• What the task requires: Print the lines below without any change, starting with the line containing "class: Magnoliopsida" and ending with the line containing "common name: Horned bladderwort", both included.

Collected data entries
[BEGIN]

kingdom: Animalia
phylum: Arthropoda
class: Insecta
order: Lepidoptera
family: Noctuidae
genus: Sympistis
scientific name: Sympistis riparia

[END]
[BEGIN]

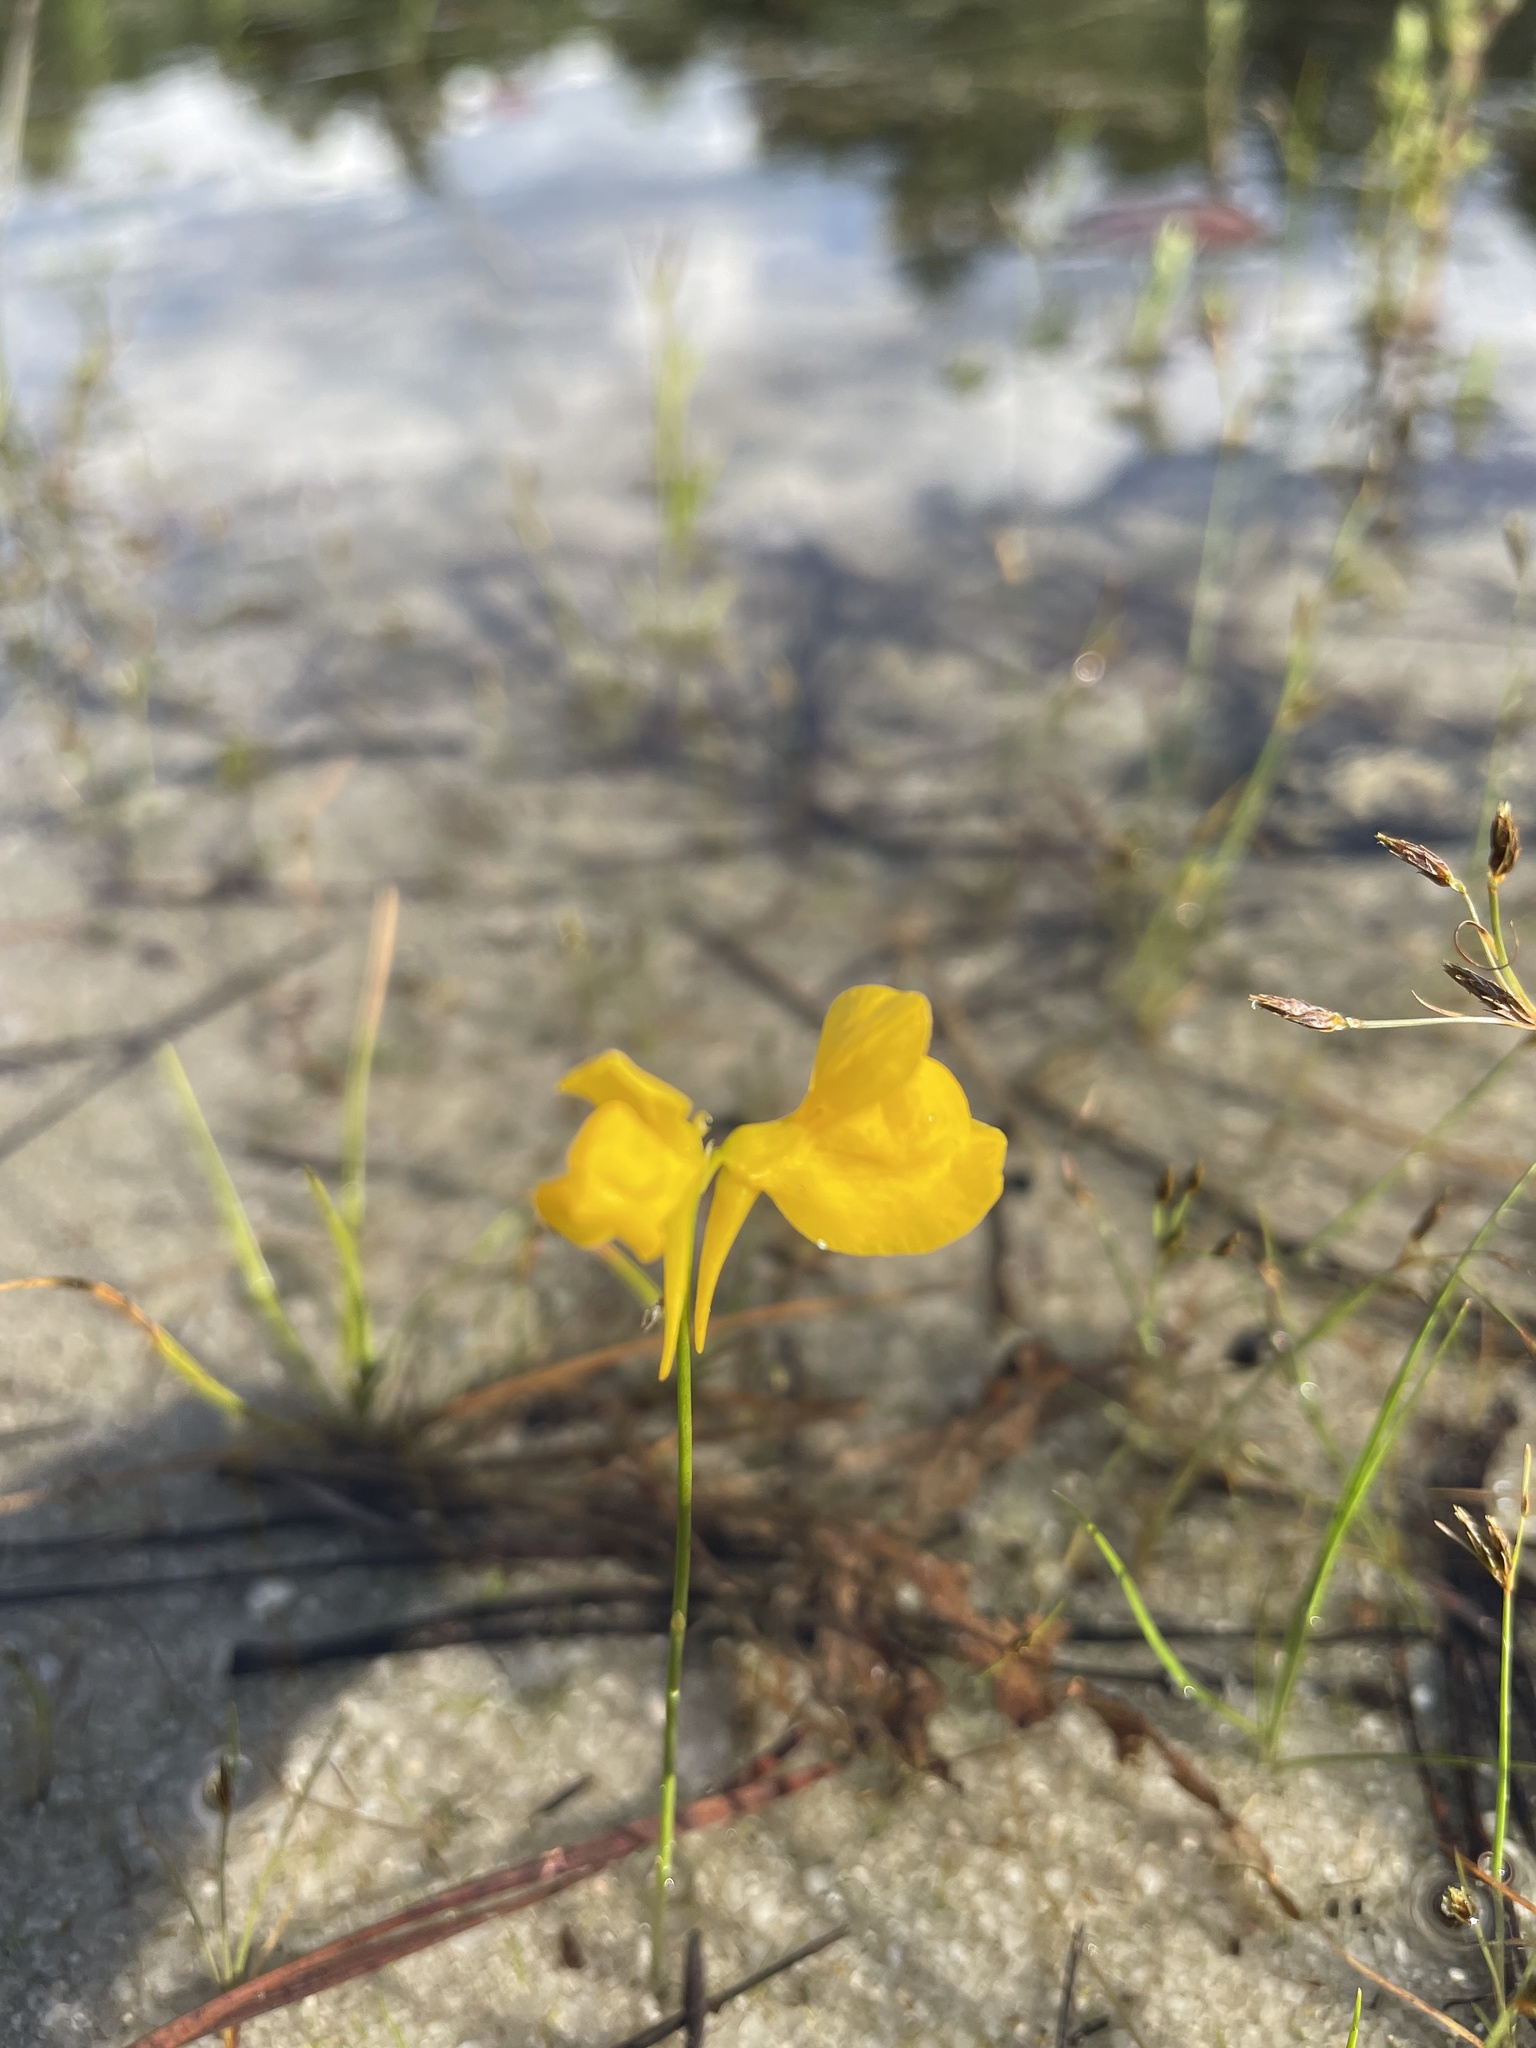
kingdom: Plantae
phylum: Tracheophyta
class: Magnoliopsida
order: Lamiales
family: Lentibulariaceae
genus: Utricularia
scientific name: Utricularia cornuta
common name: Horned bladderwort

[END]

• Final result:
class: Magnoliopsida
order: Lamiales
family: Lentibulariaceae
genus: Utricularia
scientific name: Utricularia cornuta
common name: Horned bladderwort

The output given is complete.